**EXERCISE GOAL:** Both the line below containing "1. Use keyboard" and the line containing "- SET menu: **a**", along with every line between them, should be repeated exactly; no other line belongs in the answer.

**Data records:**

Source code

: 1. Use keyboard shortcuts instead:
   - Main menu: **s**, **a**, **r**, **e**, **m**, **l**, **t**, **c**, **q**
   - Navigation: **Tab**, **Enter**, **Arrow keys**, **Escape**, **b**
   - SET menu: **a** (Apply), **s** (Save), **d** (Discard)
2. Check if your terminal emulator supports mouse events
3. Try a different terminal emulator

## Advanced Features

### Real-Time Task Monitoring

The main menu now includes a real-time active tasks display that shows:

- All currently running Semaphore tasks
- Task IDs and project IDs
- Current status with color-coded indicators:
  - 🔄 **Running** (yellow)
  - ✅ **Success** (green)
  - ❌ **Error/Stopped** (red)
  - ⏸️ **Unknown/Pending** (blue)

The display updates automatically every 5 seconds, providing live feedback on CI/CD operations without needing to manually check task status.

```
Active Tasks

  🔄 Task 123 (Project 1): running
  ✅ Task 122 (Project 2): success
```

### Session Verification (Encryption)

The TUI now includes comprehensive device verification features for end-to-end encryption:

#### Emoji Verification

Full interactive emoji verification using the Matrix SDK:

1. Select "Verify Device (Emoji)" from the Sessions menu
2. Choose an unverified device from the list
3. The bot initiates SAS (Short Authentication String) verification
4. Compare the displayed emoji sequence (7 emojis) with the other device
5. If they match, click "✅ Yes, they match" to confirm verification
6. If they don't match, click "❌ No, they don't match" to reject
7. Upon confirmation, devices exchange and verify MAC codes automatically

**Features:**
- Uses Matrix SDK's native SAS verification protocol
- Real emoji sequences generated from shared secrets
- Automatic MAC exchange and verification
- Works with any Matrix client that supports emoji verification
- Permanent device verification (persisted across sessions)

==

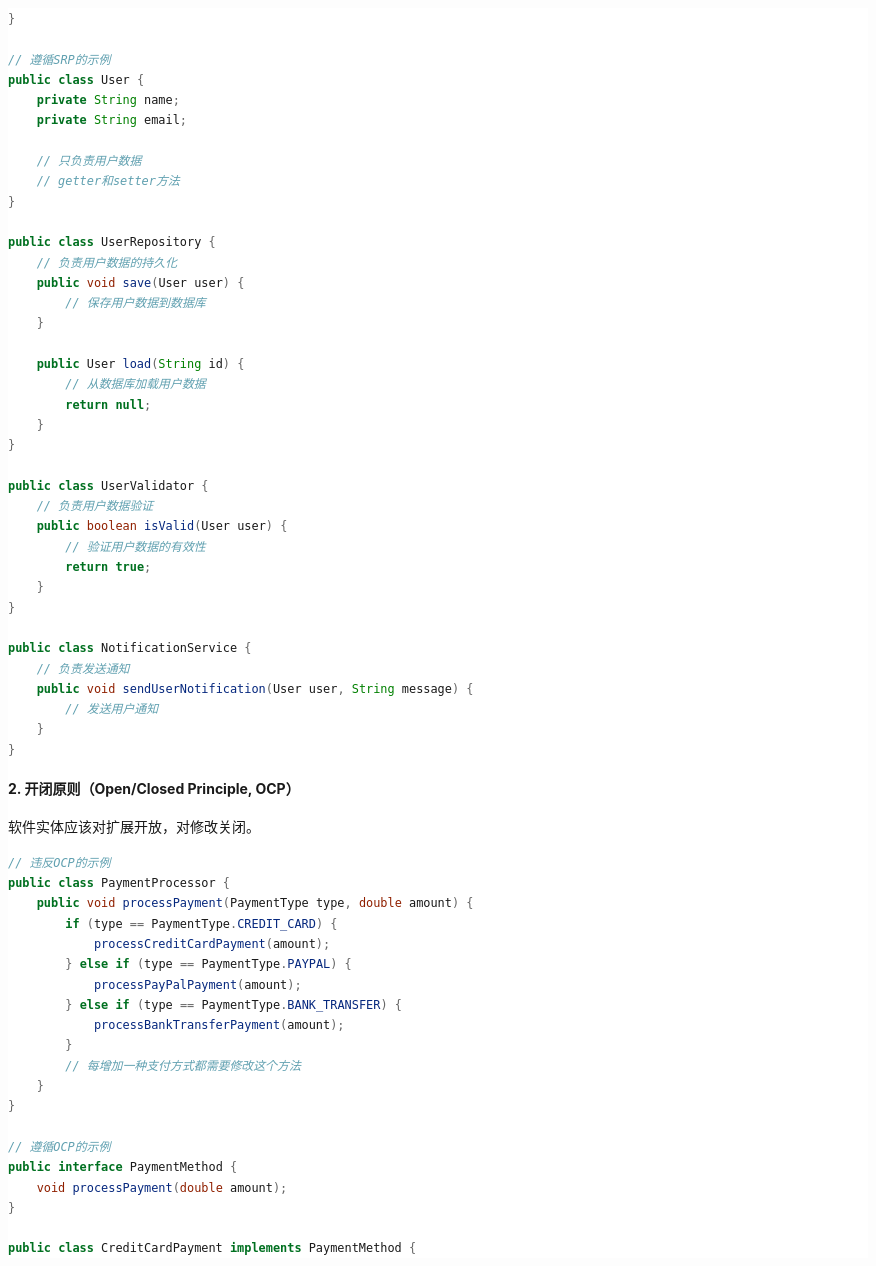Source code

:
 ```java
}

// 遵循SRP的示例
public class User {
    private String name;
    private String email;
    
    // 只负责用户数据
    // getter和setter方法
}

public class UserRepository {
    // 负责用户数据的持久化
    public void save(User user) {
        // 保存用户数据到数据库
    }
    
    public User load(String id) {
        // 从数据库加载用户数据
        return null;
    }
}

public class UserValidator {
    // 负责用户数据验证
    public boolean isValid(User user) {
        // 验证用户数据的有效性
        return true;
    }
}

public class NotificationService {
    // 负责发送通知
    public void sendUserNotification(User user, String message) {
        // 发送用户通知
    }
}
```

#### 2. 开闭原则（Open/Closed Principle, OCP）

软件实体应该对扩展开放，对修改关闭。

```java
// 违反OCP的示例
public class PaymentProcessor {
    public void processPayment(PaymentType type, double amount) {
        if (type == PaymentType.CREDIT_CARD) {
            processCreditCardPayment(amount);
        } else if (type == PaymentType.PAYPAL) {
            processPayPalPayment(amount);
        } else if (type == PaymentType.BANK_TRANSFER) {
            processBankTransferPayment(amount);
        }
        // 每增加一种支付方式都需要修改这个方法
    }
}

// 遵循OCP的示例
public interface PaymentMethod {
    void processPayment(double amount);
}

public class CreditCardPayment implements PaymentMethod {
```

**FINISHED TASK:**
: 1. Use keyboard shortcuts instead:
   - Main menu: **s**, **a**, **r**, **e**, **m**, **l**, **t**, **c**, **q**
   - Navigation: **Tab**, **Enter**, **Arrow keys**, **Escape**, **b**
   - SET menu: **a** (Apply), **s** (Save), **d** (Discard)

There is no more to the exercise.